In times of trouble, we all like someone to blame. And bankers are getting it in the neck big time for the current financial and economic crisis - but not just the bankers that were responsible for our current difficulties, but any banker. These days, it's all about guilt by association.

Things have become so bad, that some firms are telling their staff to come to work in casual clothing, and not to wear anything that identifies where they work, or who they work for. Some staff have received death threats, or have been physically threatened.

Protesters went on a bus tour (the so-called Rich & Infamous tour) of the houses of AIG executives in the US last weekend, and vandals went to work on a house and a car owned by former Royal bank of Scotland CEO Sir Fred Goodwin in Edinburgh earlier this week, smashing windows. Police are investigating an e-mail which claims responsibility for the attacks, and says: 'We are angry that rich people, like him, are paying themselves a huge amount of money and living in luxury, while ordinary people are made unemployed, destitute and homeless......This is just the beginning'.

We also witnessed a group of protesters outside Royal Bank of Scotland's London office's this week, trying to collect money from anyone entering or leaving the premises for an organisation they called GUBOMYFC - 'Give us back our money you ...... .....! Again, the police were called in to deal with the matter.

And then we face the prospect of the G20 protests in London next week, which are predicted to end up in riots and more vandalism.

All this nonsense is going too far, and we need our politicians to start showing some leadership here by calming down the rhetoric and exercising restraint.
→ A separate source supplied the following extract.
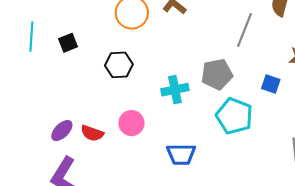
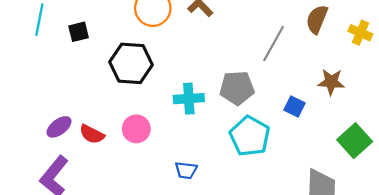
black hexagon: (119, 65) -> (131, 63), size x1.4
blue trapezoid: (181, 154) -> (186, 170), size x0.7

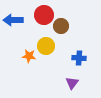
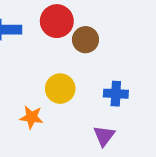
yellow circle: (46, 46) -> (60, 89), moved
orange star: (29, 56) -> (32, 117), moved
It's a short step (for some) between lawmakers publicly humiliating bankers in hearings, and idiots thinking that they have a green light to take the law into their own hands. Some bankers may have been guilty of stupidity, and others of undoubted greed, but that does not justify singling out these group and victimizing them - many others are responsible for where we are today, not least of all the very lawmakers and politicians who are inflaming the situation. This madness has to stop.